But Whaddon Road is one stadium that thug Cawley never managed to get into thanks to PC Mark Smith and his team.

Gloucestershire police's football intelligence liaison officer is charged with making sure games at the Abbey Business Stadium are trouble free.

Cawley, 21, from Hester's Way, was jailed for four months after running onto the pitch at a Leeds United game and assaulting Sheffield Wednesday goalkeeper Chris Kirkland.

The 21-year-old has a history of football-related disorder.

When he was 16, he was banned from every ground in the country, but has breached the order at least twice.

PC Smith, a Cheltenham fan himself, said: "Aaron had tried to get here in the past, but we knew he was banned and he never got in.

"But it is harder for police at larger games.

"When you are looking for one particular person in 5,000, it can be difficult."

PC Smith has seen banning orders work positively in Cheltenham.

He said: "I think football fans have moved away from the bad old days and although it has not gone away, the banning orders do work. A few years ago we had small problems with a handful of people and we had more frequent issues.

"But proactive policing and with the support of the courts, we have managed to stamp it out.

"The ring leaders were subject to banning orders and that stopped it happening."

PC Mark Smith and his team work with the visiting team's police force.

In Saturday's case against Exeter City, he worked with officers from Devon and Cornwall police, both before, during and after the game, but also in advance to find out as much about the fans before the game.

He said: "They provide us with information about what is going to happen.

"How many supporters to expect, how they are believed to be travelling up, what time they will get there and anyone we need to be worried about.

"We have what we call 'risk supporters' who we believe could risk the safety of the sport ground by causing public disorder and sometimes fights.

"These people are identified and we find out as much information as possible."

In Saturday's game a group of around 50 to 60 'risk supporters' were known to be arriving from Exeter by train and police made sure they were there to meet them and show a presence.

They also have powers to make coach-loads of fans drinking turn back and leave the county.

He said: "The vast majority of people who come to football matches make no attempt to cause trouble. They are normal and sensible people.

"But the others need to be aware that we will deal with them.

"We generally have more problems with away fans than the home ones and I think that is because they have a day out mentality. Our job is difficult to quantify in the sense that if a game goes without any trouble then we have done our job properly."

PC Smith has been in charge of football game safety for 10 years.

It developed from him working on the Whaddon beat.

The majority of the work on match days is dealing with those who have had a few too many drinks before the game.

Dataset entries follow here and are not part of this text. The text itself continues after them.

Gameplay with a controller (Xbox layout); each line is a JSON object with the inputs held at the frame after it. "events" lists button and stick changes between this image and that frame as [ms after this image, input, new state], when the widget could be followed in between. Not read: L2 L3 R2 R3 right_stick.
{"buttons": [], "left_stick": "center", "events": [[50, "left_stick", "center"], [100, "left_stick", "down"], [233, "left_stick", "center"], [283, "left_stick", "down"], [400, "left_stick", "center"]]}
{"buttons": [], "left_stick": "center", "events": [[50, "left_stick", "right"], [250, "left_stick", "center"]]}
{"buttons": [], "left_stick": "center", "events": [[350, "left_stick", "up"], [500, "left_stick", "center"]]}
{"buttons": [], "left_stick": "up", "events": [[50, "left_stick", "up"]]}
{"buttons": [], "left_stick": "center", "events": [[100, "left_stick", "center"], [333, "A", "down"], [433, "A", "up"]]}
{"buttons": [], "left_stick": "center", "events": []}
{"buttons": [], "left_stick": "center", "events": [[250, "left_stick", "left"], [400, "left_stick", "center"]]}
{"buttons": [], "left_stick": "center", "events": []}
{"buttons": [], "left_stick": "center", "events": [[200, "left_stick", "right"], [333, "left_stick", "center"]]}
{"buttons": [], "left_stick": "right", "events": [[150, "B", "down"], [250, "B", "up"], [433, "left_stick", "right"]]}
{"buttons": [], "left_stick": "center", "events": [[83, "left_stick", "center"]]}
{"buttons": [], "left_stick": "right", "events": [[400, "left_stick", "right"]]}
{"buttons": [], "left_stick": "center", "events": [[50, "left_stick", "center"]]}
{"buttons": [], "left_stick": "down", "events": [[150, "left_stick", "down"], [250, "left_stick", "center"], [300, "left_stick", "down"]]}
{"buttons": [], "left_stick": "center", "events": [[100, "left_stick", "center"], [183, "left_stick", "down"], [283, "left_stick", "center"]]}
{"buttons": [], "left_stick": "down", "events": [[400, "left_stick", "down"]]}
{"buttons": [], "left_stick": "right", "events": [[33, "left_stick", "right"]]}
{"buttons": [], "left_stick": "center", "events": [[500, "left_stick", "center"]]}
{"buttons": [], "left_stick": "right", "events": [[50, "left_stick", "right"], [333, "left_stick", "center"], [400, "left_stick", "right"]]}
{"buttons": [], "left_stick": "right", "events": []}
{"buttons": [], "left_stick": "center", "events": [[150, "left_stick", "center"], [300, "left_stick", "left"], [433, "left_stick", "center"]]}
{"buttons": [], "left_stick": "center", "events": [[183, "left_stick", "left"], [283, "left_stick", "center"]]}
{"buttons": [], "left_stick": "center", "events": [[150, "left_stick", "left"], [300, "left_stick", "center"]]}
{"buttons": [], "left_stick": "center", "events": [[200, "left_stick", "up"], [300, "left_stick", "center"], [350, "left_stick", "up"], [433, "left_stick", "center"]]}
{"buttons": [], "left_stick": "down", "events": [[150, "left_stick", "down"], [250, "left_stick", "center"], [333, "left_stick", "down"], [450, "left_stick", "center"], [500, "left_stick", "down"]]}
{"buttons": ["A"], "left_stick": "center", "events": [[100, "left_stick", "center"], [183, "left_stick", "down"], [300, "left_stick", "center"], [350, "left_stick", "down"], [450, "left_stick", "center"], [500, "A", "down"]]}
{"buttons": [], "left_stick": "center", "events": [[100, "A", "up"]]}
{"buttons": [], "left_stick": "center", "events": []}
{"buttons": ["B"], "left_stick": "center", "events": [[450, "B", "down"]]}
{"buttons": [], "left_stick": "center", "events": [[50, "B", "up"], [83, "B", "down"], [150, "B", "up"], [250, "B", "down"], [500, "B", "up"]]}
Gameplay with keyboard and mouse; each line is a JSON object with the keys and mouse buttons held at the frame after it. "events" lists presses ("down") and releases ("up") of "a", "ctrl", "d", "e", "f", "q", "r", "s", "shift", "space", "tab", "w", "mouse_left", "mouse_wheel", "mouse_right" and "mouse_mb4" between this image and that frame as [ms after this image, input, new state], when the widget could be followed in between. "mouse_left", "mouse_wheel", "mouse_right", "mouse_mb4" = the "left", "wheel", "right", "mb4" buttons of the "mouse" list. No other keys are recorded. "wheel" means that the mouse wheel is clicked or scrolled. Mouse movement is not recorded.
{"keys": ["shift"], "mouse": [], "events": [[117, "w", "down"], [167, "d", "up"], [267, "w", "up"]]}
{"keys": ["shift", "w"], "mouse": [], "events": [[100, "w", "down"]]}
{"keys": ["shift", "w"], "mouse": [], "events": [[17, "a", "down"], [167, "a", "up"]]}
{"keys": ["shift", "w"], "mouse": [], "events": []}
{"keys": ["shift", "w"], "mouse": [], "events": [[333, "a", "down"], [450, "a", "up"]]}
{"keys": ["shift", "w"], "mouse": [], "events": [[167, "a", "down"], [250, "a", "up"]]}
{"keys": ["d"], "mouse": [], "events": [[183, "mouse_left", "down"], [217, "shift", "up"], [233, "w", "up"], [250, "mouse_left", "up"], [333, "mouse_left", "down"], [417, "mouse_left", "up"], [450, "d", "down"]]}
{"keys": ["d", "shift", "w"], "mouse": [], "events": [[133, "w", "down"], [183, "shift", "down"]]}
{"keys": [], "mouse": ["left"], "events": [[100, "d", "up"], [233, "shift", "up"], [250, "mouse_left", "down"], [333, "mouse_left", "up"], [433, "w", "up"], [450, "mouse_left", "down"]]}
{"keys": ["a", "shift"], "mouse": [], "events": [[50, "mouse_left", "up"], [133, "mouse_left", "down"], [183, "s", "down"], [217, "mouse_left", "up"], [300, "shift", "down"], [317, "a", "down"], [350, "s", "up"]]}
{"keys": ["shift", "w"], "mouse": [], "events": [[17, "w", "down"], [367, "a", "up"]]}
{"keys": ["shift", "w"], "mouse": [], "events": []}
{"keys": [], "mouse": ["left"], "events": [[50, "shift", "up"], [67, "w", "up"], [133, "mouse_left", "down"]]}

It is the stewards, and not the police, who decide who to let in the ground, but the police are there for support.

If the stewards decide there is no entry for a fan, but the individual won't leave, then the police will step in.

They will give a fan a warning before an arrest is made, as was the case with two men at Saturday's match.

The offending supporters will then be bailed, with the condition to not enter a ground, until the police can apply for a football banning order in the courts.

The Cheltenham Town fan said: "We are always supported through the courts and incidents here are sporadic.

"The best bit about the job is that no two games are the same and the worst part is having to work every Saturday.

"Fortunately my wife is in the police as well so understands."